* _Task instructions_: An exact copy of the whole listing is required.

* _Records supplied_:

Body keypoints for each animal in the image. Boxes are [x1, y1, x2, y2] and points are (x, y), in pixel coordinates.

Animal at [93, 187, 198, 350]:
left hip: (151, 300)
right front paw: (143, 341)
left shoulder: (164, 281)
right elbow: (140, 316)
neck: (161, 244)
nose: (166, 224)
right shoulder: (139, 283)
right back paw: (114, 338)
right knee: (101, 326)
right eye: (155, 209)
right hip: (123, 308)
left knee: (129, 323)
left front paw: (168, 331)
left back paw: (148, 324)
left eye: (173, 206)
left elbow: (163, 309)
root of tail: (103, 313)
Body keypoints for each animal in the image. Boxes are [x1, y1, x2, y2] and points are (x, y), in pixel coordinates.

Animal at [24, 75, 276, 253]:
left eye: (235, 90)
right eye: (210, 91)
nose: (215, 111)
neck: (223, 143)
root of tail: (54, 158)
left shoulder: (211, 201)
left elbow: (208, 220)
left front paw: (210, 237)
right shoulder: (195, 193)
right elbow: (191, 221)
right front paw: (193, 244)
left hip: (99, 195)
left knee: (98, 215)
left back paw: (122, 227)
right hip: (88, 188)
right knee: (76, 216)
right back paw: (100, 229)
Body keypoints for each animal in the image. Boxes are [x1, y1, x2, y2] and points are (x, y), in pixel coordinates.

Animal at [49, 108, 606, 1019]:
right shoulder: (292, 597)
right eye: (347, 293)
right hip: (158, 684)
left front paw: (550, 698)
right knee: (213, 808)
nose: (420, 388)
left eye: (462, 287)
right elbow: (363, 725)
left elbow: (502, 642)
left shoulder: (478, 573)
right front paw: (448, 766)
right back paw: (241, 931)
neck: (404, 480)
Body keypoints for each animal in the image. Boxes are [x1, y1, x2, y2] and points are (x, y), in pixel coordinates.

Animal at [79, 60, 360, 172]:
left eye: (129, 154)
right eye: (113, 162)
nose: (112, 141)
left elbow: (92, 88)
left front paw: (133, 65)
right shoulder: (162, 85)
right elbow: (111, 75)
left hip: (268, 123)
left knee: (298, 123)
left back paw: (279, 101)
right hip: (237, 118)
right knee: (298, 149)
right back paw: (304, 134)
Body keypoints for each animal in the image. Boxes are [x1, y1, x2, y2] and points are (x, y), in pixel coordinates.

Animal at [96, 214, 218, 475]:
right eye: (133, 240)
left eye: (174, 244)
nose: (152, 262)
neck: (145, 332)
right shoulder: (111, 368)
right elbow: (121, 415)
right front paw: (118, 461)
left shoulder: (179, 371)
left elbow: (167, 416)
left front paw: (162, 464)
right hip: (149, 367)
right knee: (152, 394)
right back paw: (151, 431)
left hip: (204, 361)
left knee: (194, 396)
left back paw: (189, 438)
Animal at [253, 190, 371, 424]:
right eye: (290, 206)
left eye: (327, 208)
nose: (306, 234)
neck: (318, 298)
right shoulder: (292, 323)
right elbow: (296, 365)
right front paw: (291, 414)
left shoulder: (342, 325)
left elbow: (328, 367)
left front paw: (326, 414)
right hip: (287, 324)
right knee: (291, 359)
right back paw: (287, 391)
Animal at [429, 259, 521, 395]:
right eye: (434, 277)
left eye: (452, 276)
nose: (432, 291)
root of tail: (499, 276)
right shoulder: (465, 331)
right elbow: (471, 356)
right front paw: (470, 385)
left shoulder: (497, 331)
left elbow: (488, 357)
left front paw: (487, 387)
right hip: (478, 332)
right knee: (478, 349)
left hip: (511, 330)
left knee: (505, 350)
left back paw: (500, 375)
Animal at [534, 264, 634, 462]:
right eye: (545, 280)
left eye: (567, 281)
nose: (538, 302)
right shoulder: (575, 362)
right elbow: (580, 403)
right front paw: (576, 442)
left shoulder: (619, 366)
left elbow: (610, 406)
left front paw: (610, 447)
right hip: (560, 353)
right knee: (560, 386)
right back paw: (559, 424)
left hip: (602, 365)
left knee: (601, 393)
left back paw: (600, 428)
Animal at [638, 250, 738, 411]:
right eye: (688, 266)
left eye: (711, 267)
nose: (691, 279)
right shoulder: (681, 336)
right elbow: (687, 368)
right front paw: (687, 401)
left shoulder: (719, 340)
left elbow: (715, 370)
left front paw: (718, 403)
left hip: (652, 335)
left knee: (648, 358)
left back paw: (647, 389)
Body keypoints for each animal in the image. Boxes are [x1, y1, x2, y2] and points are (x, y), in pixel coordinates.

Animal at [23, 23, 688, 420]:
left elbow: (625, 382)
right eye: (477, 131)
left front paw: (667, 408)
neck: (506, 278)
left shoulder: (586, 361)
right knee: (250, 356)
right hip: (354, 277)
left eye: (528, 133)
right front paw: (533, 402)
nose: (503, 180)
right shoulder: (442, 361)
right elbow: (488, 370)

* _Task output_:
Body keypoints for each animal in the image. Boxes are [x1, y1, x2, y2] and points are (x, y), in pixel coordinates.

Animal at [93, 187, 198, 350]:
left hip: (151, 300)
right front paw: (143, 341)
left shoulder: (164, 281)
right elbow: (140, 316)
neck: (161, 244)
nose: (166, 224)
right shoulder: (139, 283)
right back paw: (114, 338)
right knee: (101, 326)
right eye: (155, 209)
right hip: (123, 308)
left knee: (129, 323)
left front paw: (168, 331)
left back paw: (148, 324)
left eye: (173, 206)
left elbow: (163, 309)
root of tail: (103, 313)
Body keypoints for each animal in the image. Boxes are [x1, y1, x2, y2] and points are (x, y), in pixel coordinates.

Animal at [24, 75, 276, 253]:
left eye: (235, 90)
right eye: (210, 91)
nose: (215, 111)
neck: (223, 143)
root of tail: (54, 158)
left shoulder: (211, 201)
left elbow: (208, 220)
left front paw: (210, 237)
right shoulder: (195, 193)
right elbow: (191, 221)
right front paw: (193, 244)
left hip: (99, 195)
left knee: (98, 215)
left back paw: (122, 227)
right hip: (88, 188)
right knee: (76, 216)
right back paw: (100, 229)
Body keypoints for each animal in the image. Boxes are [x1, y1, x2, y2] and points are (x, y), in pixel coordinates.

Animal at [49, 108, 606, 1019]:
right shoulder: (292, 597)
right eye: (347, 293)
right hip: (158, 684)
left front paw: (550, 698)
right knee: (213, 808)
nose: (420, 388)
left eye: (462, 287)
right elbow: (363, 725)
left elbow: (502, 642)
left shoulder: (478, 573)
right front paw: (448, 766)
right back paw: (241, 931)
neck: (404, 480)
Body keypoints for each animal in the image. Boxes are [x1, y1, x2, y2] and points are (x, y), in pixel coordinates.

Animal at [79, 60, 360, 172]:
left eye: (129, 154)
right eye: (113, 162)
nose: (112, 141)
left elbow: (92, 88)
left front paw: (133, 65)
right shoulder: (162, 85)
right elbow: (111, 75)
left hip: (268, 123)
left knee: (298, 123)
left back paw: (279, 101)
right hip: (237, 118)
right knee: (298, 149)
right back paw: (304, 134)
Body keypoints for each animal in the image. Boxes are [x1, y1, x2, y2] and points are (x, y), in pixel coordinates.

Animal at [96, 214, 218, 475]:
right eye: (133, 240)
left eye: (174, 244)
nose: (152, 262)
neck: (145, 332)
right shoulder: (111, 368)
right elbow: (121, 415)
right front paw: (118, 461)
left shoulder: (179, 371)
left elbow: (167, 416)
left front paw: (162, 464)
right hip: (149, 367)
right knee: (152, 394)
right back paw: (151, 431)
left hip: (204, 361)
left knee: (194, 396)
left back paw: (189, 438)
Animal at [253, 190, 371, 424]:
right eye: (290, 206)
left eye: (327, 208)
nose: (306, 234)
neck: (318, 298)
right shoulder: (292, 323)
right elbow: (296, 365)
right front paw: (291, 414)
left shoulder: (342, 325)
left elbow: (328, 367)
left front paw: (326, 414)
right hip: (287, 324)
right knee: (291, 359)
right back paw: (287, 391)
Animal at [429, 259, 521, 395]:
right eye: (434, 277)
left eye: (452, 276)
nose: (432, 291)
root of tail: (499, 276)
right shoulder: (465, 331)
right elbow: (471, 356)
right front paw: (470, 385)
left shoulder: (497, 331)
left elbow: (488, 357)
left front paw: (487, 387)
right hip: (478, 332)
right knee: (478, 349)
left hip: (511, 330)
left knee: (505, 350)
left back paw: (500, 375)
Animal at [534, 264, 634, 462]:
right eye: (545, 280)
left eye: (567, 281)
nose: (538, 302)
right shoulder: (575, 362)
right elbow: (580, 403)
right front paw: (576, 442)
left shoulder: (619, 366)
left elbow: (610, 406)
left front paw: (610, 447)
right hip: (560, 353)
right knee: (560, 386)
right back paw: (559, 424)
left hip: (602, 365)
left knee: (601, 393)
left back paw: (600, 428)
Animal at [638, 250, 738, 411]:
right eye: (688, 266)
left eye: (711, 267)
nose: (691, 279)
right shoulder: (681, 336)
right elbow: (687, 368)
right front paw: (687, 401)
left shoulder: (719, 340)
left elbow: (715, 370)
left front paw: (718, 403)
left hip: (652, 335)
left knee: (648, 358)
left back paw: (647, 389)
Body keypoints for each animal in the image. Boxes are [x1, y1, x2, y2] and points are (x, y), in pixel coordinates.

Animal at [23, 23, 688, 420]:
left elbow: (625, 382)
right eye: (477, 131)
left front paw: (667, 408)
neck: (506, 278)
left shoulder: (586, 361)
right knee: (250, 356)
right hip: (354, 277)
left eye: (528, 133)
right front paw: (533, 402)
nose: (503, 180)
right shoulder: (442, 361)
right elbow: (488, 370)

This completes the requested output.